GIVEN TEXT |
+++

Scouting Network’s History Troubles Pearlman
Ayman A. El-Difrawi aka Alex Difrawi Association
By Tim Barker
Orlando Sentinel Sentinel
October 5, 2003
When Orlando’s Lou Pearlman took control last year of a controversial model-scouting agency, he went into business with three men who have left a trail of broken companies and angry customers.
They included the architect behind a major Wall Street stock fraud, a man convicted of fraud and another whose first foray into the modeling industry prompted a lawsuit by the Federal Trade Commission in 1999, a Sentinel investigation has found.
Now Pearlman, the entrepreneur credited with starting the boy-band craze, is working to distance himself from the three men — they’ve all left the firm, Wilhelmina Scouting Network, in the past few months. He wants to bring an end to a yearlong investigation by the Florida attorney general, which is looking into allegations of misrepresentation and deceptive advertising.
Wilhelmina Scouting also is under scrutiny in New York, where the State Consumer Protection Board has labeled the company “a consumer scam.” The board last week announced a series of forums to decide whether new laws are needed to protect consumers from Wilhelmina Scouting and similar companies.
These are not Pearlman’s only troubles at the moment.
He also is under pressure from the city of Orlando to make good on a commitment to move his companies into Church Street Station by year’s end. Pearlman and Robert Kling, his partner in that venture, are asking for more time from the city, which is giving them $3 million in incentives.
Pearlman also has been sued in state Circuit Court in Orange County by SunTrust Bank, which says he still owes $192,000 on a delinquent loan.
Looking back on his decision to acquire the Orlando-based scouting network in September 2002, pop-music impresario Pearlman says he didn’t learn enough about the backgrounds of the men or about the company’s inner workings. He acknowledges, however, knowing at the time that the attorney general had opened its investigation in August 2002.
“Bottom line: I stepped into a hell hole,” Pearlman said. “But there was no turning back. We had to clean up the mess.”
Now he has new auditors untangling the company’s finances. He’s promising to fire anyone caught using questionable sales tactics. And he says he has lawyers negotiating a settlement with the attorney general, which has received 1,500 complaints from consumers across the country from May 2000 to present.
But to some critics, Pearlman’s protestations of ignorance sound like nothing more than revisionist history designed to put space between himself and the company’s problems.
“Lou Pearlman is a very successful and savvy businessman. I would find it very hard to believe that he didn’t do his due diligence,” said Ed Magedson, operator of ripoffreport.com, an independent Web site that investigates allegations of consumer fraud.
In the business world, due diligence is a practice that goes hand-in-hand with the buying of companies. Experts say it’s all about peering into the dark corners of a company, key employees and major stockholders.
Buying a company is not like buying a shirt at Wal-Mart. There are no money-back refunds, and the new owner generally takes on responsibility for any undetected blemishes.

+++

LISTED RECORDS |
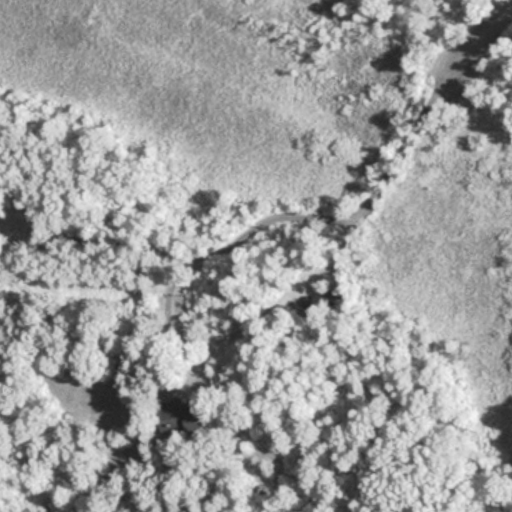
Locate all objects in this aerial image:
road: (478, 32)
road: (259, 223)
building: (321, 302)
road: (169, 312)
building: (179, 416)
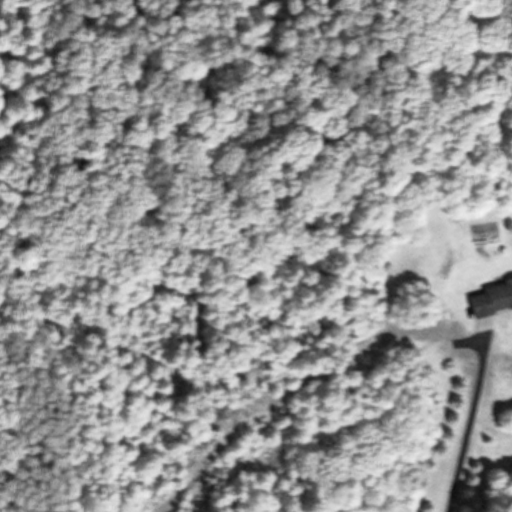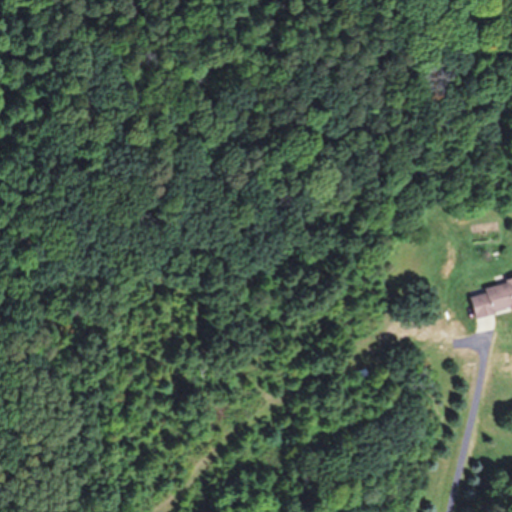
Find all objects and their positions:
building: (490, 297)
building: (358, 374)
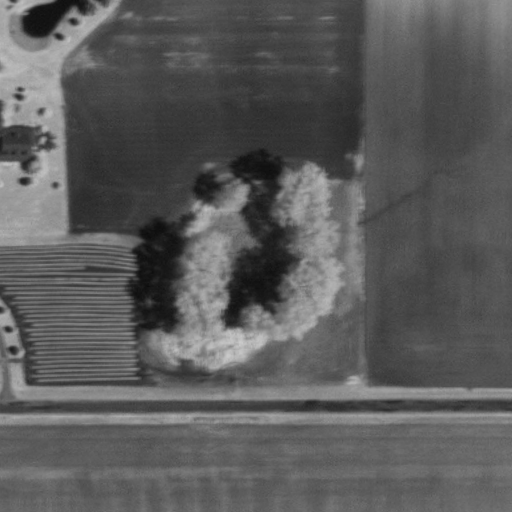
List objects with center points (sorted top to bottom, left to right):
building: (15, 142)
road: (11, 361)
road: (256, 408)
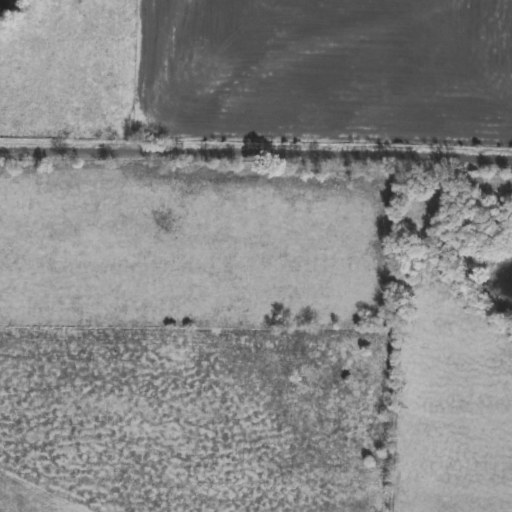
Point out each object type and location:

+++

SHORT PROBLEM 1 |
Repeat the passage of the Pearlman article word for word from "Looking back on" to "2000 to present.".
SHORT PROBLEM 2 |
In the records, from the start to the line with "building: (358, 374)", replace "objects" with "items" and leave everything else unchanged. Give only those lines, without the pictures.

COMPLETE ANSWER 1 |
Looking back on his decision to acquire the Orlando-based scouting network in September 2002, pop-music impresario Pearlman says he didn’t learn enough about the backgrounds of the men or about the company’s inner workings. He acknowledges, however, knowing at the time that the attorney general had opened its investigation in August 2002.
“Bottom line: I stepped into a hell hole,” Pearlman said. “But there was no turning back. We had to clean up the mess.”
Now he has new auditors untangling the company’s finances. He’s promising to fire anyone caught using questionable sales tactics. And he says he has lawyers negotiating a settlement with the attorney general, which has received 1,500 complaints from consumers across the country from May 2000 to present.

COMPLETE ANSWER 2 |
Locate all items in this aerial image:
road: (478, 32)
road: (259, 223)
building: (321, 302)
road: (169, 312)
building: (179, 416)
Find all items and their positions:
building: (490, 297)
building: (358, 374)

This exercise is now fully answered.